Damit die Industrie 4.0 ihre Vorzüge tatsächlich ausspielen kann, ist nach Ansicht des Zentralverbandes Elektrotechnik- und Elektronikindustrie (ZVEI) der Übergang von der zentralen Steuerung der Produktionsanlagen, wie sie heute üblich ist, zu einer dezentralen Steuerung entscheidend. In dieser führt das zu bearbeitende Werkstück die Informationen für seine Bearbeitung bereits mit sich.

Die Folge: Produktionskapazitäten ließen sich in Zukunft nicht mehr nur durch die Vergrößerung der bestehenden Einheiten erweitern, sondern auch durch die Implementierung modularer Produktionseinheiten, die sich nach Auftragslage zu- oder abschalten lassen. So bestehe die Chance, dass "Produktion wieder urban verträglich wird, also im Einklang mit dem gesellschaftlichen Umfeld funktioniert, und so die Arbeit zum Menschen gebracht wird", heißt es beim ZVEI.

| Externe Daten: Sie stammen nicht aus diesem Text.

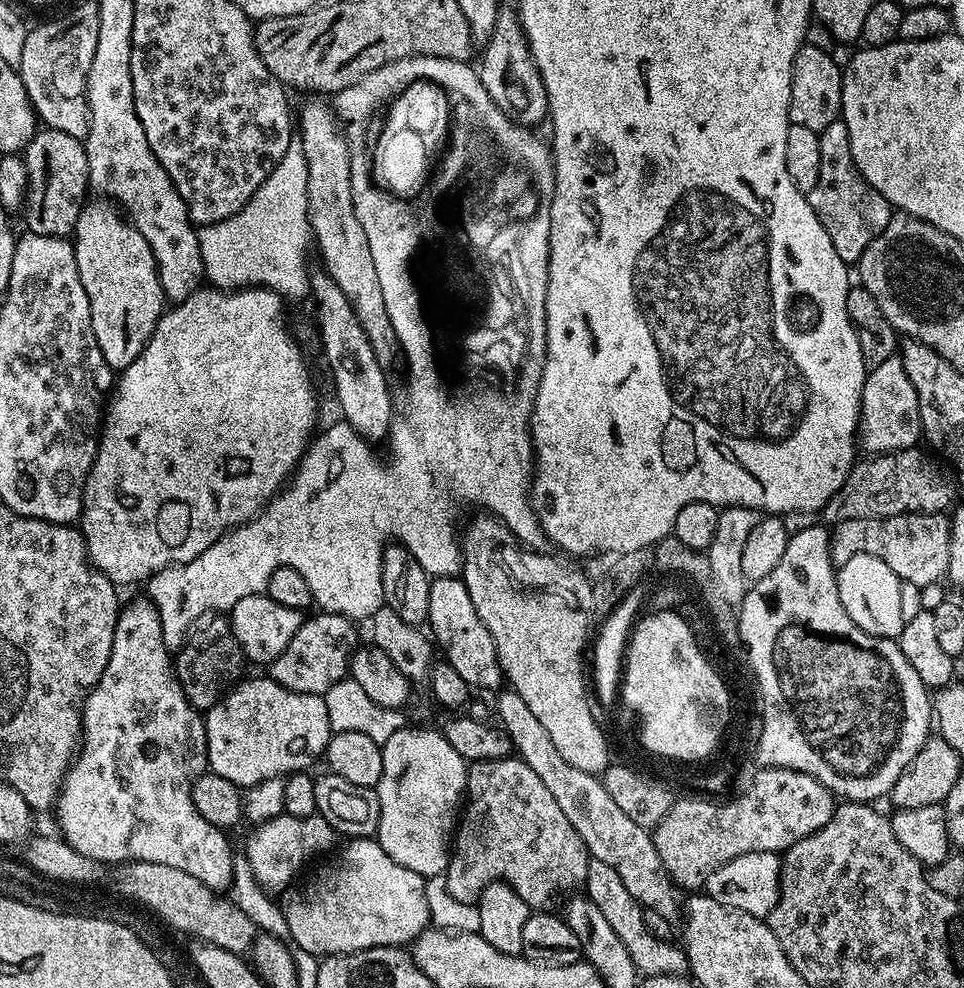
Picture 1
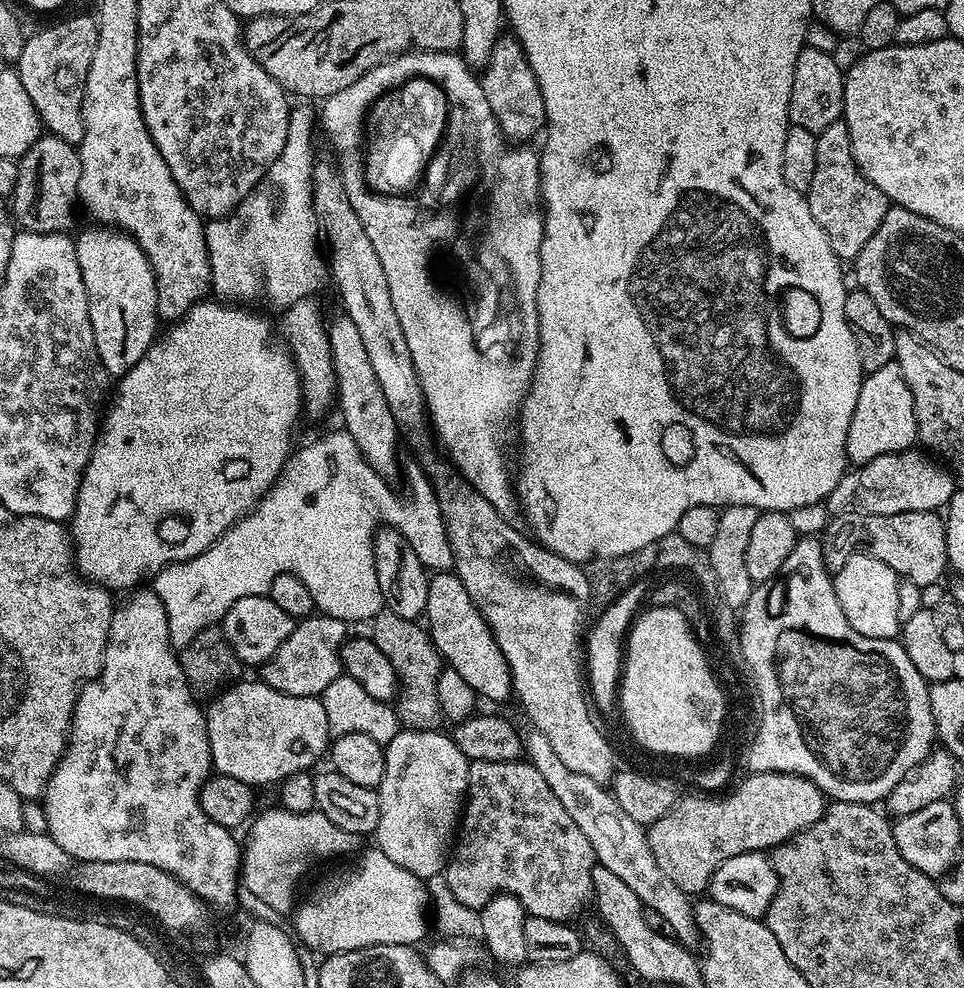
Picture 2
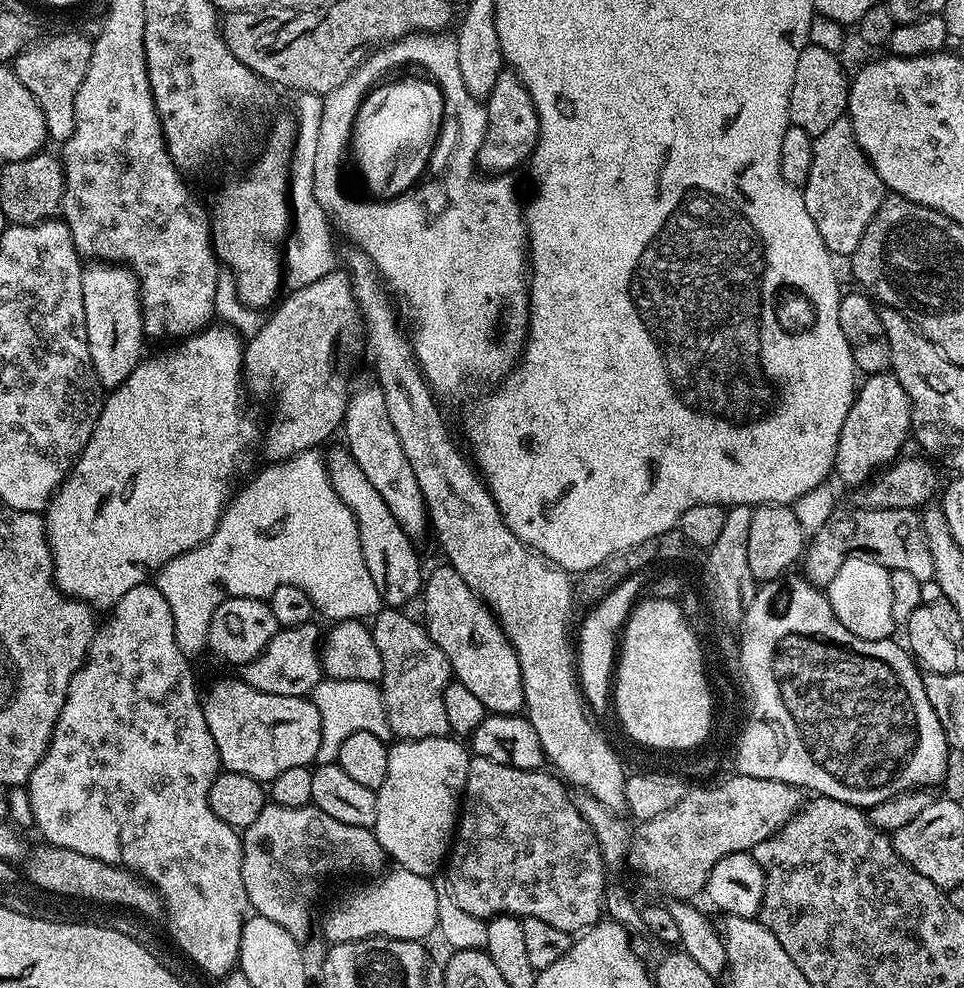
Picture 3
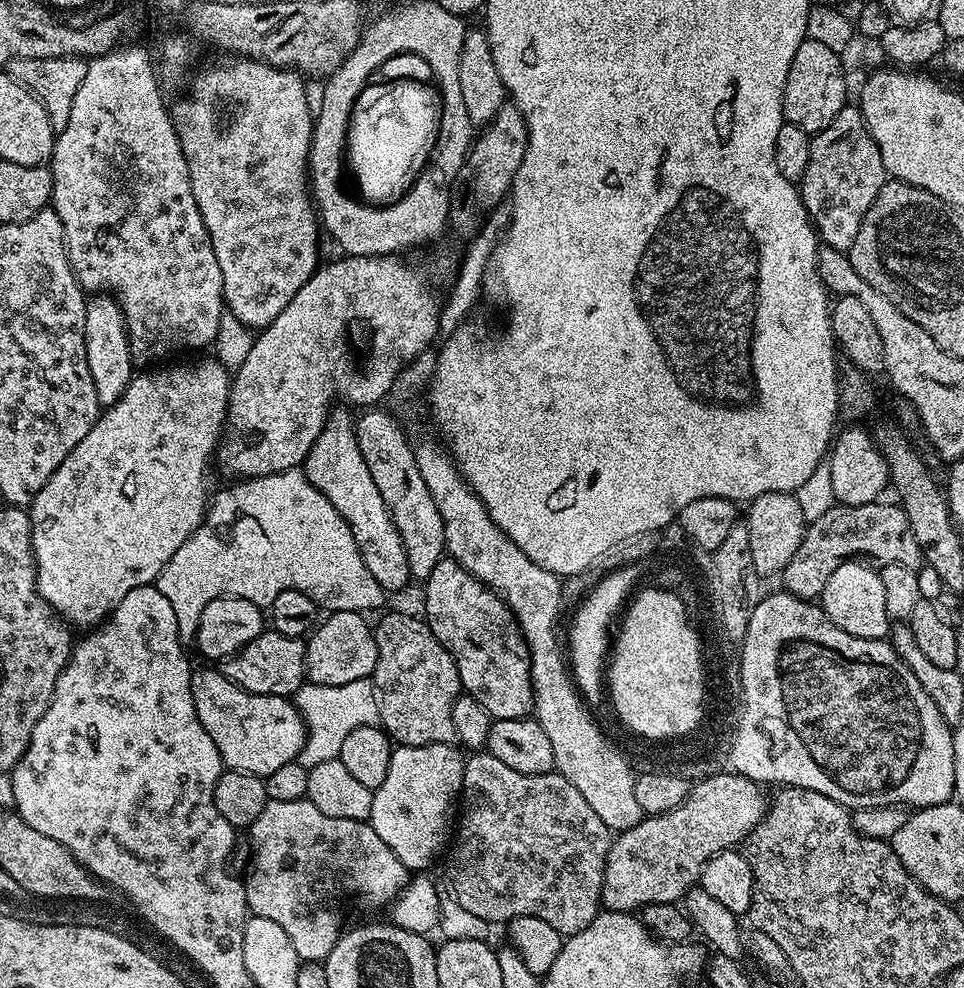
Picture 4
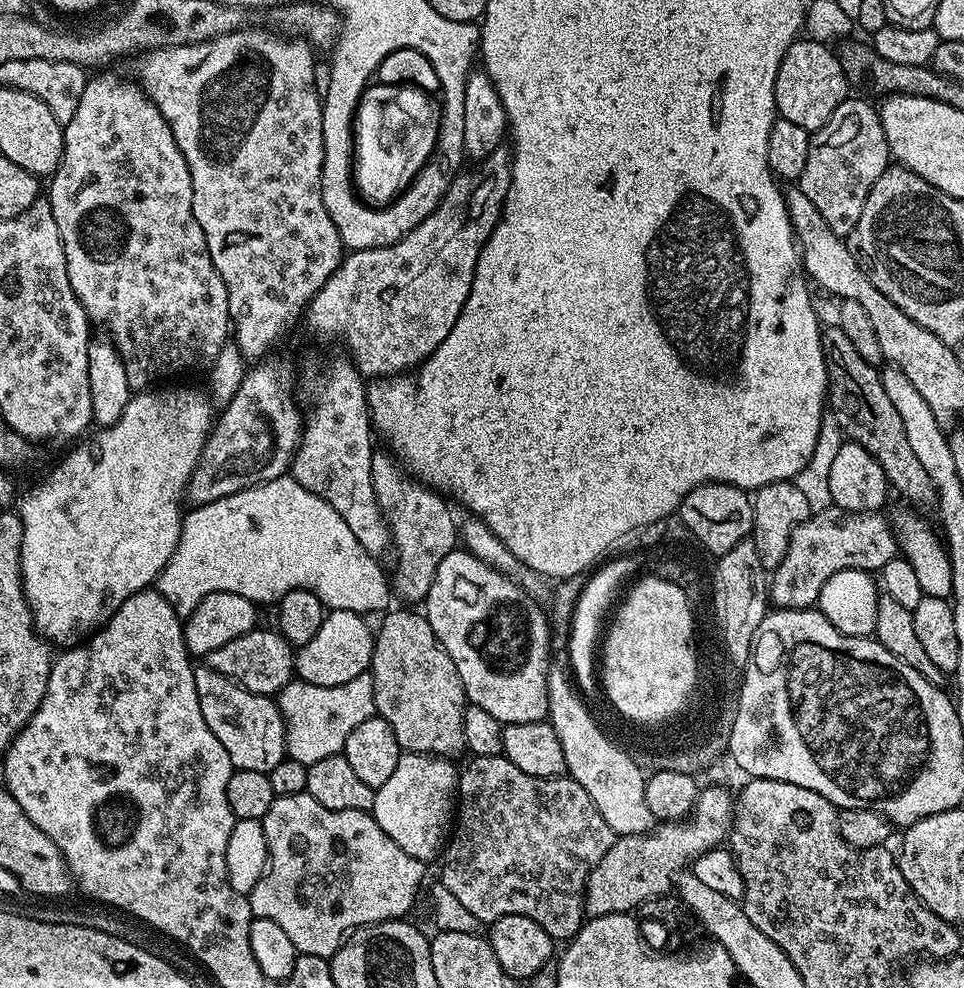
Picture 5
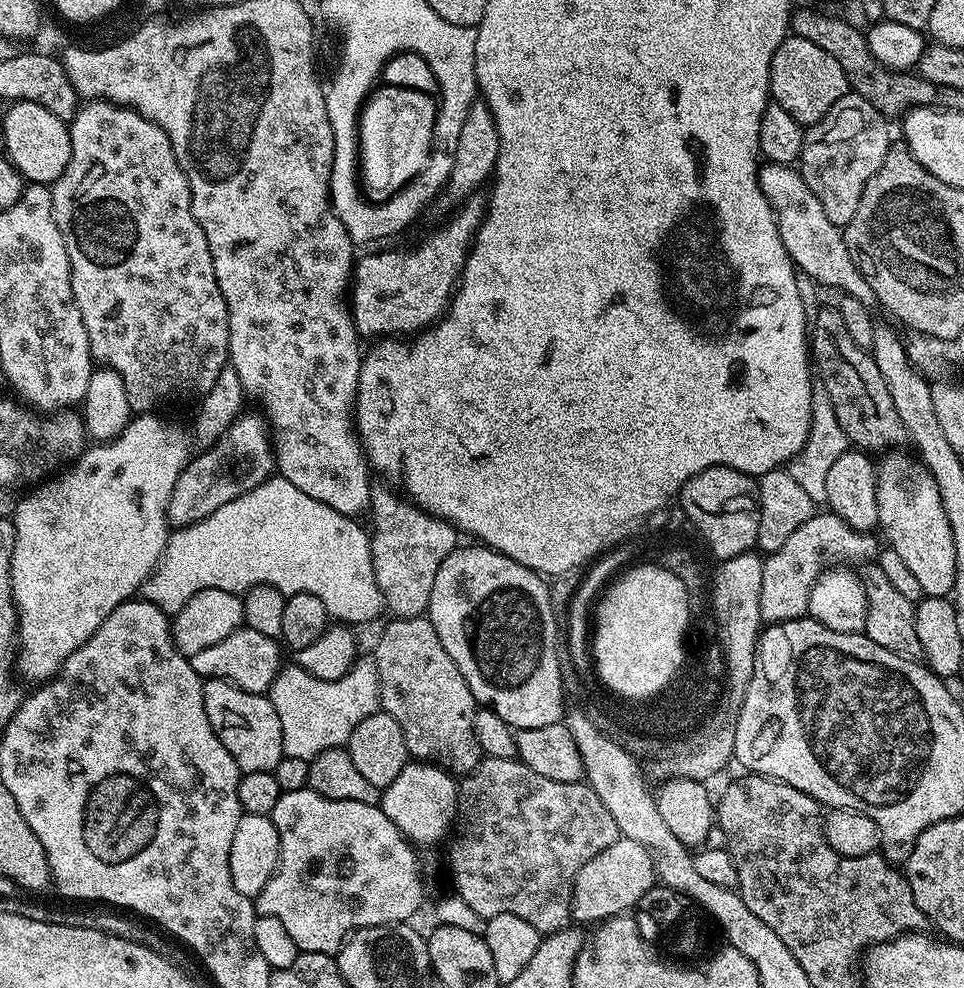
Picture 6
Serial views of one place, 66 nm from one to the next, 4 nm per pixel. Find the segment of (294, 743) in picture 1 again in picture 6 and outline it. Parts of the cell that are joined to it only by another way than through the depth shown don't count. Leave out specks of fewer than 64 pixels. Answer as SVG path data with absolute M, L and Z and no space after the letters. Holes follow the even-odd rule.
M204 680L204 705L206 718L210 718L214 734L218 734L218 742L230 750L241 773L271 772L278 766L285 755L282 722L278 722L278 714L267 695L250 694L225 680Z

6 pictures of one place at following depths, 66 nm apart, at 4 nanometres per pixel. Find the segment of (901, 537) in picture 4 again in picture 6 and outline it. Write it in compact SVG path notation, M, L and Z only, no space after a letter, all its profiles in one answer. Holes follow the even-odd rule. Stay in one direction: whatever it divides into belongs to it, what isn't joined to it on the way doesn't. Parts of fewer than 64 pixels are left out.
M831 510L817 511L809 520L802 522L802 526L798 526L798 530L794 530L794 534L790 534L790 538L786 538L786 542L781 548L769 552L763 557L762 598L758 598L761 621L765 625L770 625L807 617L810 590L816 579L820 577L820 573L833 566L859 566L875 561L882 551L882 544L879 539L876 541L874 537L872 532L854 530Z

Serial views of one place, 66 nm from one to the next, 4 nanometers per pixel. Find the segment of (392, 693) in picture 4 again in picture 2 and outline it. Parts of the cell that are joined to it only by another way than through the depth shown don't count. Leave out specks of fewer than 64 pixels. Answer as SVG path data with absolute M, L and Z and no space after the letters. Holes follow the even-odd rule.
M382 610L370 621L370 637L390 660L398 685L394 707L396 716L405 729L431 732L442 724L438 706L438 674L442 667L440 651L432 645L432 638L416 620L407 620L393 612Z

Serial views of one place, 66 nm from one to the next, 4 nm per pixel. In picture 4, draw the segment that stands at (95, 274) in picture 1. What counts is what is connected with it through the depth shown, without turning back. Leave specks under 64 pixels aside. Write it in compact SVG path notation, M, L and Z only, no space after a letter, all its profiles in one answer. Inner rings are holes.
M100 294L87 301L86 314L86 362L90 370L90 378L94 378L94 390L98 390L98 402L102 406L116 404L118 398L128 389L134 375L134 361L130 342L128 341L128 326L124 312L115 299L108 294Z

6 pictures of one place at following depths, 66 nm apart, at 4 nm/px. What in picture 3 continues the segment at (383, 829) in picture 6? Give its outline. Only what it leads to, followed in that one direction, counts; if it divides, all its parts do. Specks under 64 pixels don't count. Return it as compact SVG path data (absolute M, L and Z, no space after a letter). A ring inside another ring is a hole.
M265 803L262 814L258 814L258 818L254 818L254 822L243 829L242 839L242 886L246 886L249 909L257 916L276 922L299 942L306 941L312 932L312 907L320 896L320 887L327 876L340 876L343 872L376 874L386 864L384 851L373 829L346 826L346 822L338 822L338 818L330 818L330 814L314 806L291 808Z

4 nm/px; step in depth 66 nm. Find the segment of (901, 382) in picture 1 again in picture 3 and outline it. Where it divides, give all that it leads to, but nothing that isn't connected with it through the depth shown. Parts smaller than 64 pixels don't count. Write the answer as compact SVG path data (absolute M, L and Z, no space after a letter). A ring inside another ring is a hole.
M891 371L871 373L865 380L868 381L859 385L856 401L850 406L850 414L846 414L846 422L842 422L834 469L835 479L855 486L868 484L874 474L901 455L900 447L904 439L909 439L913 425L912 401Z

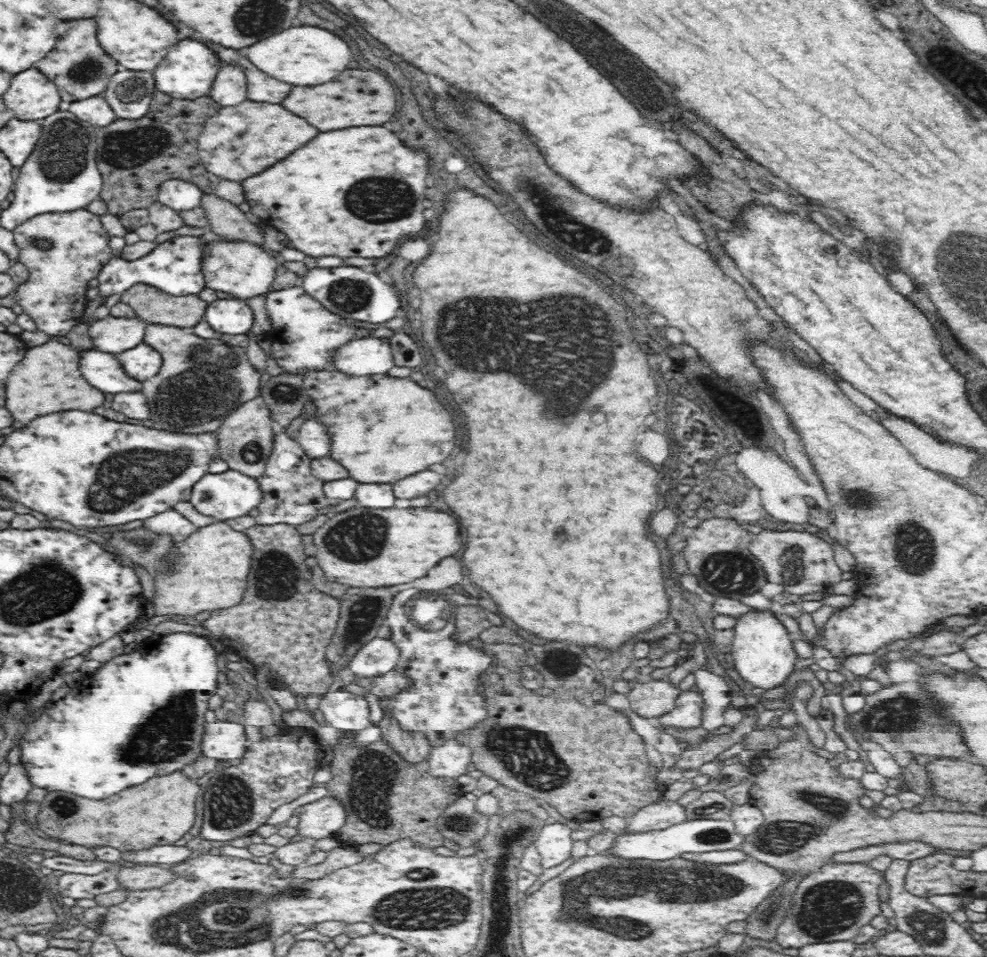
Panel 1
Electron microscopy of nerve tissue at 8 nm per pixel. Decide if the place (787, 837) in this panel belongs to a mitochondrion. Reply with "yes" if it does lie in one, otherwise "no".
yes

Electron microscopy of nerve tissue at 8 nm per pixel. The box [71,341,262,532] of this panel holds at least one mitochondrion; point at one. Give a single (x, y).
(208, 387)

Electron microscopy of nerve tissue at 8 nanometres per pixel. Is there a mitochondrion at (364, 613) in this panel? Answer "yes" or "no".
yes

Die Wertschöpfungskette hätte dann eine viel tiefgreifendere Detailsteuerung. Daraus resultierte die Möglichkeit, in den laufenden Prozess einzugreifen, um die viel zitierte "Losgröße eins" herzustellen, ohne die heute noch vorherrschenden Kosten und Aufwände von Einzelfertigungen zu verursachen. Auch könnten dank der bereits erhobenen Daten über Produktionsabläufe fällige Entscheidungen vor der Produktion erst einmal simuliert werden, bevor sie tatsächlich umgesetzt werden. So ließe sich im Computer ein Ablauf bereits prüfen, noch bevor eine neue Anlage in Betrieb ginge.

Ein komplettes digitales Produktgedächtnis brächte auch in späteren Stadien des Produktlebenszyklus Vorteile. Mehrere Szenarien sind denkbar: zum Beispiel beim Recycling oder der zustandsbasierten Wartung von Produktionseinheiten auf Basis von statistisch abgeschätzten Ausfallwahrscheinlichkeiten. Das System sammelt so kontinuierlich Erfahrung im Rahmen der Lebenszeit von Produkten oder Systemen und kann sich selbst in bestimmten Intervallen einen Wartungsservice oder notwendige Ersatzteile bestellen.